When I laugh, the demon stills.
“What, you thought we left?” I step around to his front so he can see me. “No. We’re not done just yet. It won’t be long, though.” I head over to the bag.
“If you think this changes anything, you’re wrong. Sure, you got me tonight, but I’ve had you so many times,” he grouses. “I’ll get you again.”
At that, Arlo walks until his feet are inches from his uncle’s face, and he crouches low.
“This ends tonight. You end tonight.” He grins, and it’s haunting because it’s hollow. “My voice will be the last thing you ever hear besides the rattle of your last breath.”
I pull out my grandfather’s wakizashi. When my father announced that I’d be going to boarding school, a similar place to the one where my mother had been assaulted repeatedly, I nicked it from the study and hid it in the bottom of my bag for protection.
And this, this is protection.
I remove it from the sheathe and hand it to Arlo by the handle.
Our fingers brush. Even his gloved touch makes my heart skip a beat. His eyes go wide while his lips press into a line. He nods his thanks at about the same time his uncle’s gaze finds the blade.

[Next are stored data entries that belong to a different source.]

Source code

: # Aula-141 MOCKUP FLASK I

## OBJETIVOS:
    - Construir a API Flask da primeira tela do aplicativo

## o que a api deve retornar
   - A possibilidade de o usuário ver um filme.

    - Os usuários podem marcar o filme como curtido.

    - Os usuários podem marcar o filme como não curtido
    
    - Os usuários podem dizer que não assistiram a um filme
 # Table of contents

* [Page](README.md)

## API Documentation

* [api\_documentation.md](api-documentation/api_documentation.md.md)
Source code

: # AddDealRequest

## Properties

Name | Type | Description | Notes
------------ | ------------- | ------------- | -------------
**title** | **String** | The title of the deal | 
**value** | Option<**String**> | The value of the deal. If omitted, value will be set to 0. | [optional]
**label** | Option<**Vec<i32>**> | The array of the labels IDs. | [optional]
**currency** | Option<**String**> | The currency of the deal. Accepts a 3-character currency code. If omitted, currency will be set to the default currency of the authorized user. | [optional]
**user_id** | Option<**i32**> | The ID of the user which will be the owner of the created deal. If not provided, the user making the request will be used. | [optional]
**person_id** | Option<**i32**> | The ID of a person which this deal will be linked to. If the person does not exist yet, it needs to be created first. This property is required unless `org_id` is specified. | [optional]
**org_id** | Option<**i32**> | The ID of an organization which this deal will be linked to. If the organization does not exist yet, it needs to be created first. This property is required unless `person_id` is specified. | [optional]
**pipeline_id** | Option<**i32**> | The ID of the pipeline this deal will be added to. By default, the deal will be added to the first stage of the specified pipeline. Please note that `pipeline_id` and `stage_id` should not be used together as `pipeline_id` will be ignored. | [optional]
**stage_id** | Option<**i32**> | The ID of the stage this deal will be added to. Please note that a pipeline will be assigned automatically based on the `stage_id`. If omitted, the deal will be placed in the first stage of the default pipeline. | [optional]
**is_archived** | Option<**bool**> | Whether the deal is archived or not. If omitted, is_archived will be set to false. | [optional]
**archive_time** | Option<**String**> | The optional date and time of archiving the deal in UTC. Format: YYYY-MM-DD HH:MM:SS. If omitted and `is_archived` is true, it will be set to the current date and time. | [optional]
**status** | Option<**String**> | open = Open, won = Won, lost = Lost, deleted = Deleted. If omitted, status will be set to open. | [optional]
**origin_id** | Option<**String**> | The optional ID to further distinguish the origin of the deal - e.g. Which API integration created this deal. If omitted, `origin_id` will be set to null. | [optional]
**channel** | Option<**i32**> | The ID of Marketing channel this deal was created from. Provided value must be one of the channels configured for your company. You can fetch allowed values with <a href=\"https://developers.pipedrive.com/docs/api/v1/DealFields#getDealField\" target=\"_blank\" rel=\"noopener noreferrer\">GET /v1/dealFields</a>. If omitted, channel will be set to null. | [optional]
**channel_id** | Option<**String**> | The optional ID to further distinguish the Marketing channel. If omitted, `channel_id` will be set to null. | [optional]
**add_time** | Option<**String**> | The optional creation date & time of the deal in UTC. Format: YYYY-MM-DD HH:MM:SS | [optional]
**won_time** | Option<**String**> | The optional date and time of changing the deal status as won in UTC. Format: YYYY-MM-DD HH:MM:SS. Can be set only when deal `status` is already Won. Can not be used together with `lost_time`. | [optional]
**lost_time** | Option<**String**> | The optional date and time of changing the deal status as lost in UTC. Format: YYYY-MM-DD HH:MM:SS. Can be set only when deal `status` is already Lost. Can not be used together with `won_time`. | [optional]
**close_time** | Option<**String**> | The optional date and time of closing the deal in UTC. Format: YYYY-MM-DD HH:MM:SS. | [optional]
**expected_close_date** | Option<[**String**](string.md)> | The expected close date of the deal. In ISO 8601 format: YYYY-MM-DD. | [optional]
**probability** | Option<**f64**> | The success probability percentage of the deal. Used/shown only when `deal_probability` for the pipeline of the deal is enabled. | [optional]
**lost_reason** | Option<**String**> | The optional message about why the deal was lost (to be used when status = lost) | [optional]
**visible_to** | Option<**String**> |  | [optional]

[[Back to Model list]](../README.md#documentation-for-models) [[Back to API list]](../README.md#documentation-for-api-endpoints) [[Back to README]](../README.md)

He dances, trying his best to wiggle out of the way.
I set the sheathe on the bag, then hoist his uncle to his knees. The shriek he lets loose rattles my eardrums.

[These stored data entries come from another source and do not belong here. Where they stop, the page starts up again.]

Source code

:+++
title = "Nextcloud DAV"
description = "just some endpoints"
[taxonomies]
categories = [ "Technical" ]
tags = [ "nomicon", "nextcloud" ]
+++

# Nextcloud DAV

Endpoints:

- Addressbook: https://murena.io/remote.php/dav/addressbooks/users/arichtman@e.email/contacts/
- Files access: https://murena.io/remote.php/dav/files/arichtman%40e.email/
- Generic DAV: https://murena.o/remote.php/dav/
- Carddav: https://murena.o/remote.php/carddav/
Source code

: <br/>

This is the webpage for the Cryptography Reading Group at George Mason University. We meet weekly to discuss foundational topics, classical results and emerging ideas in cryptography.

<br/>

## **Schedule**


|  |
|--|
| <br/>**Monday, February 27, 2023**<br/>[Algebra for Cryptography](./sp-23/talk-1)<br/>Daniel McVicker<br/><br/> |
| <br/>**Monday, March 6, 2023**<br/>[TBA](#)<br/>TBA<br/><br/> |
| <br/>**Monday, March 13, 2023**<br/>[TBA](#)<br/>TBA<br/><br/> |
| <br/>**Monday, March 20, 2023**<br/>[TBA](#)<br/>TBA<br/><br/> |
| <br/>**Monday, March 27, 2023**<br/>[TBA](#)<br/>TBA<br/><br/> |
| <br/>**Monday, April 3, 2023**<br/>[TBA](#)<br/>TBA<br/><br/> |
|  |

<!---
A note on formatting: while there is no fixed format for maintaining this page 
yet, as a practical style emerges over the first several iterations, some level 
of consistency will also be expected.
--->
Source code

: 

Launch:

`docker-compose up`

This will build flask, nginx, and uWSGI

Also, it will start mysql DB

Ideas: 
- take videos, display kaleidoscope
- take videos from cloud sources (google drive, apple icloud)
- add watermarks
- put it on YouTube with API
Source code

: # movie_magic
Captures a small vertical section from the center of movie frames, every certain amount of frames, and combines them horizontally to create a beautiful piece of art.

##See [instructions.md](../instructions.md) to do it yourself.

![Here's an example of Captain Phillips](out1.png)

Arlo sets it to the side and kneels in front of his tormentor. They’re eye to eye. At that moment, I realize how much Arlo has grown in the past few months. He reaches and jerks his uncle's boxers down without looking away from the demon’s eyes.
When Arlo reaches for the short sword, his uncle sobs.

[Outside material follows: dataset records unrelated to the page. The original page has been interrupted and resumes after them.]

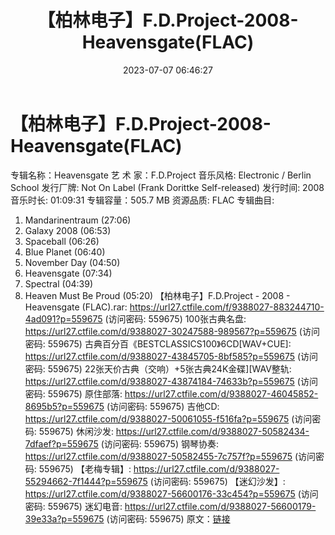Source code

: ﻿---
title: 【柏林电子】F.D.Project-2008-Heavensgate(FLAC)
date: 2023-07-07 06:46:27
categories: 古典音乐、新世纪、纯音雅乐
tags: 纯音雅乐
---
# 【柏林电子】F.D.Project-2008-Heavensgate(FLAC)

专辑名称：Heavensgate
艺 术 家：F.D.Project
音乐风格: Electronic / Berlin School
发行厂牌: Not On Label (Frank Dorittke Self-released)
发行时间: 2008
音乐时长: 01:09:31
专辑容量：505.7 MB
资源品质: FLAC
专辑曲目:
01. Mandarinentraum (27:06)
02. Galaxy 2008 (06:53)
03. Spaceball (06:26)
04. Blue Planet (06:40)
05. November Day (04:50)
06. Heavensgate (07:34)
07. Spectral (04:39)
08. Heaven Must Be Proud (05:20)
【柏林电子】F.D.Project - 2008 - Heavensgate (FLAC).rar: https://url27.ctfile.com/f/9388027-883244710-4ad091?p=559675
(访问密码: 559675)
100张古典名盘: https://url27.ctfile.com/d/9388027-30247588-989567?p=559675
(访问密码: 559675)
古典百分百《BESTCLASSICS100》6CD[WAV+CUE]: https://url27.ctfile.com/d/9388027-43845705-8bf585?p=559675
(访问密码: 559675)
22张天价古典（交响）+5张古典24K金碟][WAV整轨: https://url27.ctfile.com/d/9388027-43874184-74633b?p=559675
(访问密码: 559675)
原住部落: https://url27.ctfile.com/d/9388027-46045852-8695b5?p=559675
(访问密码: 559675)
吉他CD: https://url27.ctfile.com/d/9388027-50061055-f516fa?p=559675
(访问密码: 559675)
休闲沙发: https://url27.ctfile.com/d/9388027-50582434-7dfaef?p=559675
(访问密码: 559675)
钢琴协奏: https://url27.ctfile.com/d/9388027-50582455-7c757f?p=559675
(访问密码: 559675)
【老梅专辑】: https://url27.ctfile.com/d/9388027-55294662-7f1444?p=559675
(访问密码: 559675)
【迷幻沙发】: https://url27.ctfile.com/d/9388027-56600176-33c454?p=559675
(访问密码: 559675)
迷幻电音: https://url27.ctfile.com/d/9388027-56600179-39e33a?p=559675
(访问密码: 559675)
原文：[链接](https://blog.sina.com.cn/s/blog_1647c7e76010312ld.html)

“What did you tell me?” Arlo whispers. “Open wide, or I’ll make it hurt?”
Though my hands are full of hot, sweaty skin, chills race up my spine. The Arlo I knew, the scared and traumatized boy, has been replaced by a commanding and ferocious man.
“Please, I won’t contact you ever again.” His head shakes violently back and forth. “You’ll never see me again.”
“You had your chance to do that and didn’t take it. I didn’t care about the money. All I wanted was my freedom from you.” Arlo’s head does a slow back and forth. “You didn’t give it to me. I’m taking it.”
The menace in Arlo’s eyes and the calm precision of his wrist should terrify me. The blood that pours from his uncle’s body should revolt me. The severed dick he places in his uncle’s screaming mouth should make my own shrivel. The sounds of gagging and choking, the flail for oxygen, should make me puke.
My gaze slides off the macabre and lifts. I focus on Arlo.
His shoulders are back. His chin is up. As his uncle fights harder against my hold and the chains, as he struggles for breath and loses the battle, the corners of Arlo’s mouth lift.
“I took your grubby pecker. I’m taking your miserable fucking life. You will be no more because you fucked with the wrong guy. You’re dying because you’re a blight to this world. No one will miss you.”
Arlo sets the sword beside him. His fingers twist a hunk of the man’s hair at the top of his head. He grabs his uncle’s chin with his other hand, uses all the strength he’s gained, and presses the two tight.
The wet gargling sounds stop. The thrashes crescendo.
“Die, motherfucker.”
Pride plumps my veins. Hope mends my heart.
Sure as shit, there will be demons to follow him. There will be an ugly fallout from this trauma we’re subjecting ourselves to. The nightmares won’t vanish because his uncle is no more.
But with his uncle dead, hope is a beacon. It shines bright in this gritty darkness. Winding and scary paths exist between us and the destination. And there’s no one else I’d willingly travel that road with.